EXERCISE:
Reproduce the full post on finding which llama.cpp models are using disk space, word for word.

Figure out which llama.cpp models are taking up space

27 November 2025

When you try out a lot of LLM models on your local machine, you inevitably start running out of disk space at some point.

Just thought I'd write down a bash one-liner I made to list all the models in my llama.cpp cache directory, along with their size in GB, sorted by size.

It can be fairly annoying to figure out which models are taking up space, since they're all split into multiple parts and all the files for all your models are stored in one flat directory structure.

[Extracted data entries]
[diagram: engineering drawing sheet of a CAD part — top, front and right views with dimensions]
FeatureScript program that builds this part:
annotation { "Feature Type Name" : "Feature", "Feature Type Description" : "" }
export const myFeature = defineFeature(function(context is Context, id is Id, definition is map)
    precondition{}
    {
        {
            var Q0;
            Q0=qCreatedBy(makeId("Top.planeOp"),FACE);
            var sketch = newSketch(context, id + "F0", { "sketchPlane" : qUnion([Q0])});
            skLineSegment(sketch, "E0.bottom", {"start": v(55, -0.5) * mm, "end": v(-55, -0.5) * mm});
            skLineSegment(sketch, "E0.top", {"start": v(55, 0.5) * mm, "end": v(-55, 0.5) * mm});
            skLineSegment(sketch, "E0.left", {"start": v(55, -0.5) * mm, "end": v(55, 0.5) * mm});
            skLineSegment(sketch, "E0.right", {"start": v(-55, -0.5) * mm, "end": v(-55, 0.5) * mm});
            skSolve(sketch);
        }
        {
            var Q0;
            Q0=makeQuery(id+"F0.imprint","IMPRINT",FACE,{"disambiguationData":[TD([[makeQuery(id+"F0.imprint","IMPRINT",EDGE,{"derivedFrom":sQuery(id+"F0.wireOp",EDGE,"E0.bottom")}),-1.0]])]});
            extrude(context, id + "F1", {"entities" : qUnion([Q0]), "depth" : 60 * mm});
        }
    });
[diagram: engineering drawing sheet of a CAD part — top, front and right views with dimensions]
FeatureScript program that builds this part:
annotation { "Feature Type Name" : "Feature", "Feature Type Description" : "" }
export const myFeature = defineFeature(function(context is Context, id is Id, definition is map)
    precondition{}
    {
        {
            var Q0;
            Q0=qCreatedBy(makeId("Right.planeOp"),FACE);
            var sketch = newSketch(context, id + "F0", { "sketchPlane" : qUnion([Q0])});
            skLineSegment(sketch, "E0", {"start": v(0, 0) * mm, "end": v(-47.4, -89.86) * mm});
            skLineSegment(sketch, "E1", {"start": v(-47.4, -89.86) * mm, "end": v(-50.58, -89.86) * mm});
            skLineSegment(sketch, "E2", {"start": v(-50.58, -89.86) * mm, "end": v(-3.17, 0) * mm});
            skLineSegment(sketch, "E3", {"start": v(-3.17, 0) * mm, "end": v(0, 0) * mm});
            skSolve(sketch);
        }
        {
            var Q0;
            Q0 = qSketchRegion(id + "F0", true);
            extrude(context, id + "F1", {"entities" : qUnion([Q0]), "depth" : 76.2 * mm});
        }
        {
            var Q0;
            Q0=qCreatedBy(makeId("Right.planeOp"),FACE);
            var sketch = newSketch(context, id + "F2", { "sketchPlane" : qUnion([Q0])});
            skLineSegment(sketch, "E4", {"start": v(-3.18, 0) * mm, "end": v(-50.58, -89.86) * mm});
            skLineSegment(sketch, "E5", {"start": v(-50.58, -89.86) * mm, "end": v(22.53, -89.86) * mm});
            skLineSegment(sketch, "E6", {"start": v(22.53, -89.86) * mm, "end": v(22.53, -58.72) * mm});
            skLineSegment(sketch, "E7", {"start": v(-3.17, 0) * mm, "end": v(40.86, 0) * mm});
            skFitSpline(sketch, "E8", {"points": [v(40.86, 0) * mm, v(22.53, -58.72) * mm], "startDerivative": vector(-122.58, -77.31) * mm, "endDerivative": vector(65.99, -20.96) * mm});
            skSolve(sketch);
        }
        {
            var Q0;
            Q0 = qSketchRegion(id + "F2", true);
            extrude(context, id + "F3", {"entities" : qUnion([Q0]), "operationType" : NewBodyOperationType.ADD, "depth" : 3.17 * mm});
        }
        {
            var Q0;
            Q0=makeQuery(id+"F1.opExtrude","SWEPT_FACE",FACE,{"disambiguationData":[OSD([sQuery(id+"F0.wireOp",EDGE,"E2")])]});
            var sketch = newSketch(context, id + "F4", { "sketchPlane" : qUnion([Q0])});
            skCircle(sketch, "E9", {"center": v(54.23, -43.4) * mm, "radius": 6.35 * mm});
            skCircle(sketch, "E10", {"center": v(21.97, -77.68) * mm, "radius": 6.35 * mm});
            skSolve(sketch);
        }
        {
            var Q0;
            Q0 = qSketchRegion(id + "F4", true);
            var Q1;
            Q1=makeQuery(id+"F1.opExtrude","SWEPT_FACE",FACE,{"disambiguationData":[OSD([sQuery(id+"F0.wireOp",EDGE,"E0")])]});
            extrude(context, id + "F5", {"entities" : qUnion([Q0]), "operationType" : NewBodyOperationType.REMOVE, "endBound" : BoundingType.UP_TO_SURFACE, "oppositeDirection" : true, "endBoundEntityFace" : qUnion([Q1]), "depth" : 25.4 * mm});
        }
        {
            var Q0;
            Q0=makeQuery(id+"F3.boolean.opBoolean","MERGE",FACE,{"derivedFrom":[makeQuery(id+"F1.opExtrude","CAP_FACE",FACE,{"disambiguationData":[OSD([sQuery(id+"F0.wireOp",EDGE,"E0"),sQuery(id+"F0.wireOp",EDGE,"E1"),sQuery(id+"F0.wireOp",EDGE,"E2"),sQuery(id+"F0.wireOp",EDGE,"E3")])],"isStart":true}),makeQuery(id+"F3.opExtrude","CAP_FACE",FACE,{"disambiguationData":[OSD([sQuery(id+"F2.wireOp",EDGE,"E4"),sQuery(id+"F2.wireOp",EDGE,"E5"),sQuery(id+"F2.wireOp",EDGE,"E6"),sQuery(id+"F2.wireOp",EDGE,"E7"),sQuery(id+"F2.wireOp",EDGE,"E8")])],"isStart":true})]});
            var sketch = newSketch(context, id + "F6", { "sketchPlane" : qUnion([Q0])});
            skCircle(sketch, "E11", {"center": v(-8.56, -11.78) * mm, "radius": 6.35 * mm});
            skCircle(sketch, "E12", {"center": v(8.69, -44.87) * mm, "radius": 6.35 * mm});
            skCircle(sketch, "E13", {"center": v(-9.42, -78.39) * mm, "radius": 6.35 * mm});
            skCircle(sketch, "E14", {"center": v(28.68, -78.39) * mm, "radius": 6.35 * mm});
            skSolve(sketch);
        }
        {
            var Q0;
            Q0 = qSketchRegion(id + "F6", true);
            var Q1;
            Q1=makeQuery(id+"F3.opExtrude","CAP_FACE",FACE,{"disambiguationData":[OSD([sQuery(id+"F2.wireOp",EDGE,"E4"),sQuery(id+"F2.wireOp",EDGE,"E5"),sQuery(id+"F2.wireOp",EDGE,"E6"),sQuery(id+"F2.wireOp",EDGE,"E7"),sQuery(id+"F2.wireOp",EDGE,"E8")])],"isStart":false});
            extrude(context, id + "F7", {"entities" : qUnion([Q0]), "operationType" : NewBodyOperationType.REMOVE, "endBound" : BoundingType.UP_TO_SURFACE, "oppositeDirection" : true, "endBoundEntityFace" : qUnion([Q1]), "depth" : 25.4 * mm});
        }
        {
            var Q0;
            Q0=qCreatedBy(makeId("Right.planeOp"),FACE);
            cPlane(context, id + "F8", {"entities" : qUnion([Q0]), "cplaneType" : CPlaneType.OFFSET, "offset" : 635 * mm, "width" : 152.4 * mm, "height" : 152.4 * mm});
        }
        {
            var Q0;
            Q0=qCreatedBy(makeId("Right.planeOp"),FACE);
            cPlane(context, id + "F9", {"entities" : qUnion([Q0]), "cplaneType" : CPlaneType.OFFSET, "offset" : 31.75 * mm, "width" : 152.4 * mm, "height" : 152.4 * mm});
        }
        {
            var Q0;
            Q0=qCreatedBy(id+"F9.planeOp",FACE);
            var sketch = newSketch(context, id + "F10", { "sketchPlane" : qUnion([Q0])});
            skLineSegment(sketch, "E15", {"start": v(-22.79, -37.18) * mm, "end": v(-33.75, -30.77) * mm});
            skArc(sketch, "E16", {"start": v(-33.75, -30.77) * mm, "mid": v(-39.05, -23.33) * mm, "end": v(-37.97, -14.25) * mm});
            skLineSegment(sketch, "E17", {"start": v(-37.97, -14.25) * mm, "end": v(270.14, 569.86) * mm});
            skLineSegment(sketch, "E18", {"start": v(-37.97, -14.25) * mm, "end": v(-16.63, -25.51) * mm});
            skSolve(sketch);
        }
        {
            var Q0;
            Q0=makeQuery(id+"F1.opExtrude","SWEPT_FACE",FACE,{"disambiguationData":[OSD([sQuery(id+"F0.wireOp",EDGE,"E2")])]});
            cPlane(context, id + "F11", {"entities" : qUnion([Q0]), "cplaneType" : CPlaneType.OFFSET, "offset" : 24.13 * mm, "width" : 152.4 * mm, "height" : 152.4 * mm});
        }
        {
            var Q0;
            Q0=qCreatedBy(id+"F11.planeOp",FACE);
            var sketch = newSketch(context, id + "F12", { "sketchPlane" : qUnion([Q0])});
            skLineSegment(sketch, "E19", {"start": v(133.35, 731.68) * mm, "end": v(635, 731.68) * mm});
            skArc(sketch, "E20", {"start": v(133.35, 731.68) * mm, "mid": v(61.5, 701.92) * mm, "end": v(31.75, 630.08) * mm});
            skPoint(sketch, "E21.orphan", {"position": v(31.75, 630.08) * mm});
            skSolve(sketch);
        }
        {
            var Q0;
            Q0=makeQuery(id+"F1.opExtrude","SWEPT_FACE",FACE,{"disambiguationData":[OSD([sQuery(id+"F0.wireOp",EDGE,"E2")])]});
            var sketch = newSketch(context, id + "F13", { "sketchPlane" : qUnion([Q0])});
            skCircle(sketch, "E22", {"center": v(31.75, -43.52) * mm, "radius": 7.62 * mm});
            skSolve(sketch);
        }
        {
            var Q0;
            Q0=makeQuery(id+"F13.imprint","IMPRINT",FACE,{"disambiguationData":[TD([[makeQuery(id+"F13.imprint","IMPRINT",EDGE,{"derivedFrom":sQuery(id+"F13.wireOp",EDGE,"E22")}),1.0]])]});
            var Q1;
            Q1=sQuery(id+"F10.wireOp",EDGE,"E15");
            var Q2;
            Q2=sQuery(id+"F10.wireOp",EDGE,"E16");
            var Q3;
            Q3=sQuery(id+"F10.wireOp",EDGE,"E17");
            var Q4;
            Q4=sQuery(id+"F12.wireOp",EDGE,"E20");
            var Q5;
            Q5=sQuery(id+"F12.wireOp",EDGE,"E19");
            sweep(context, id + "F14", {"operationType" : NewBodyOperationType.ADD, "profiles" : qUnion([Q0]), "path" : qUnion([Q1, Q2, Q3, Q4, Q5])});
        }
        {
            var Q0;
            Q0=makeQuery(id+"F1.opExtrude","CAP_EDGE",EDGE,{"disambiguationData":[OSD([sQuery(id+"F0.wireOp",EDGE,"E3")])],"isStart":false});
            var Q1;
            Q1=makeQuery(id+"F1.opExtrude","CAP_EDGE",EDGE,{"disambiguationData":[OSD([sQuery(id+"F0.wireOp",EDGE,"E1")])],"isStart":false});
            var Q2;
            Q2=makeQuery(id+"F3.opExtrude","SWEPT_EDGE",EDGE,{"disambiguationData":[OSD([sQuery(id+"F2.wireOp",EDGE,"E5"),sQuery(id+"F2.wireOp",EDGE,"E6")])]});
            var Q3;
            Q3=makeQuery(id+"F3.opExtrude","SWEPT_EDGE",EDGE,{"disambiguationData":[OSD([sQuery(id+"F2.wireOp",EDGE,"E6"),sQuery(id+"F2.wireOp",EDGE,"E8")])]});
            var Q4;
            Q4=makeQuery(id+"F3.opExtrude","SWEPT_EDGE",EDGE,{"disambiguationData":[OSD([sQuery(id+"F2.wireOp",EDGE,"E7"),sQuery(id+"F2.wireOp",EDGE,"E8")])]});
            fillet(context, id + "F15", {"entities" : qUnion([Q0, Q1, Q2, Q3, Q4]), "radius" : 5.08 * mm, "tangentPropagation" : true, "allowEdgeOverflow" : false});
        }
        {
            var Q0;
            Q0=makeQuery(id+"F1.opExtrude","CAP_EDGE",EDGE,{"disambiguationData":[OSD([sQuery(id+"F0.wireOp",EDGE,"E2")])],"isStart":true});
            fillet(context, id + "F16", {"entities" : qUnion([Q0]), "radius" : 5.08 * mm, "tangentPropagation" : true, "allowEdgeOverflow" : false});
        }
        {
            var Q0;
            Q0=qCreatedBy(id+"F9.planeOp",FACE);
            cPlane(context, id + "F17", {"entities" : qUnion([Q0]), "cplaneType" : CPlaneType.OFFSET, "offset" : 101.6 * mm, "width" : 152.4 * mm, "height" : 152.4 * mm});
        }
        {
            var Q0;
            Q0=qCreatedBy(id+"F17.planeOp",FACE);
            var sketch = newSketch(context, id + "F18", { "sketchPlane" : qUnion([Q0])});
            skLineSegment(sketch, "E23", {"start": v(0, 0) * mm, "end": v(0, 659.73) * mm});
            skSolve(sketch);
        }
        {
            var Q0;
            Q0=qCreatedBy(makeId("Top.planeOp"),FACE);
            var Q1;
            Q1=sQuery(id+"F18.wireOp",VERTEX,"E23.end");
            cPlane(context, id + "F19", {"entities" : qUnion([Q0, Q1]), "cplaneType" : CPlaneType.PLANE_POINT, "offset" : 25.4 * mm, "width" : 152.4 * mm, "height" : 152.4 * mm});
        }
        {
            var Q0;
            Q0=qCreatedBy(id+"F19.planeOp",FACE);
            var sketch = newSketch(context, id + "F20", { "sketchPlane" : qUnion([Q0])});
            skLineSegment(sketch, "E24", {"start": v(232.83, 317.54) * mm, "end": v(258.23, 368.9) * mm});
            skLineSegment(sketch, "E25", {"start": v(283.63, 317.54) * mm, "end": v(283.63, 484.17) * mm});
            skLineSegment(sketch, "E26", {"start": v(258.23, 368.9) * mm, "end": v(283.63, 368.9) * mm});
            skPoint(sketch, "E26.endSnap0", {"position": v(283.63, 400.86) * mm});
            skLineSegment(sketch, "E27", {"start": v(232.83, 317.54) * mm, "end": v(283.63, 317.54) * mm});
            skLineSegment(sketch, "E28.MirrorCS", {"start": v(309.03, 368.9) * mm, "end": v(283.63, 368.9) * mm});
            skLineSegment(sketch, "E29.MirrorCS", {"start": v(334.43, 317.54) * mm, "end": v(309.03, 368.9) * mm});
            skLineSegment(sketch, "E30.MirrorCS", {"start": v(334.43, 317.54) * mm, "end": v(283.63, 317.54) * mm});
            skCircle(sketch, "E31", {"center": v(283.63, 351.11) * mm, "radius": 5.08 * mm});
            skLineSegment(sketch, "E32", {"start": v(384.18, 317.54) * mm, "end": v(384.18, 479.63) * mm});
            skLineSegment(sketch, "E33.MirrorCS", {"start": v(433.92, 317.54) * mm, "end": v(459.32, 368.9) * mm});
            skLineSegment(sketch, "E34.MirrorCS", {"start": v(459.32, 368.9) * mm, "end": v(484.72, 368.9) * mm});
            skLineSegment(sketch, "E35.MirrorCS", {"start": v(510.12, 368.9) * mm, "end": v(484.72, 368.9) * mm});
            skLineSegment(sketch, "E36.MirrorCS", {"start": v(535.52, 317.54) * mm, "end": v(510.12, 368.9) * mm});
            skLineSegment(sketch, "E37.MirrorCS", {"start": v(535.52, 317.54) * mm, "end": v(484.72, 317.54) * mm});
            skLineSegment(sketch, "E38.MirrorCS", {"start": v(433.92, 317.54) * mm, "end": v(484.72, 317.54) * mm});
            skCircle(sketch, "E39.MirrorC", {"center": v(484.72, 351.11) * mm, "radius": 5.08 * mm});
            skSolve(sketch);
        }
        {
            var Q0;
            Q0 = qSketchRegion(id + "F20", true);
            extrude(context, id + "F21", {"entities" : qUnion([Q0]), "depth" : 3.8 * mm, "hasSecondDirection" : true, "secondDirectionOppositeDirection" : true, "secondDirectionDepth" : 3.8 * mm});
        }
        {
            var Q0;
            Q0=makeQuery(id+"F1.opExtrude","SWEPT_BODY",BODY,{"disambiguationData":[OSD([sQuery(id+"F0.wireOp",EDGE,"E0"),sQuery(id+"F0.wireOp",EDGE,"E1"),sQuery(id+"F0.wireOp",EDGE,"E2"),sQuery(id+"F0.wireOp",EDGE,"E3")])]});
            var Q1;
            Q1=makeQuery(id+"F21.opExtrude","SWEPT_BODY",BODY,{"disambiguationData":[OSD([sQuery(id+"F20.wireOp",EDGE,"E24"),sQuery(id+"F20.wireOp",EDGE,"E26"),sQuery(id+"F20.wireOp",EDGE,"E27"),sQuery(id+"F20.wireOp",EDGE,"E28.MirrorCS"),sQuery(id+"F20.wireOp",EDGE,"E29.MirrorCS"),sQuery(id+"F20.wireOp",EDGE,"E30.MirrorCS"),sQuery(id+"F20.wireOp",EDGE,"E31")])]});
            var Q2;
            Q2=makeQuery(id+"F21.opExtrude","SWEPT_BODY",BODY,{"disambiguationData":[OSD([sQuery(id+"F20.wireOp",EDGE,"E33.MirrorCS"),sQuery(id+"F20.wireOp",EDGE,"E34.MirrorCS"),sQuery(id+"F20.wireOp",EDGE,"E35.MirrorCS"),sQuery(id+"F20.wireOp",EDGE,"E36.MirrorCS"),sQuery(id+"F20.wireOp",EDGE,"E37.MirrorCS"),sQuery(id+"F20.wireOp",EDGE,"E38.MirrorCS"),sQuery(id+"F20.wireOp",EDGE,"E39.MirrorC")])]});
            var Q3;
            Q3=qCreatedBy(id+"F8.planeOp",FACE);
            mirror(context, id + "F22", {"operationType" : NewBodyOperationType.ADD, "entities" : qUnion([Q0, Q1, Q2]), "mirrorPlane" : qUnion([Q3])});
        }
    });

RESPONSE FOR THIS EXERCISE:
Figure out which llama.cpp models are taking up space

27 November 2025

When you try out a lot of LLM models on your local machine, you inevitably start running out of disk space at some point.

Just thought I'd write down a bash one-liner I made to list all the models in my llama.cpp cache directory, along with their size in GB, sorted by size.

It can be fairly annoying to figure out which models are taking up space, since they're all split into multiple parts and all the files for all your models are stored in one flat directory structure.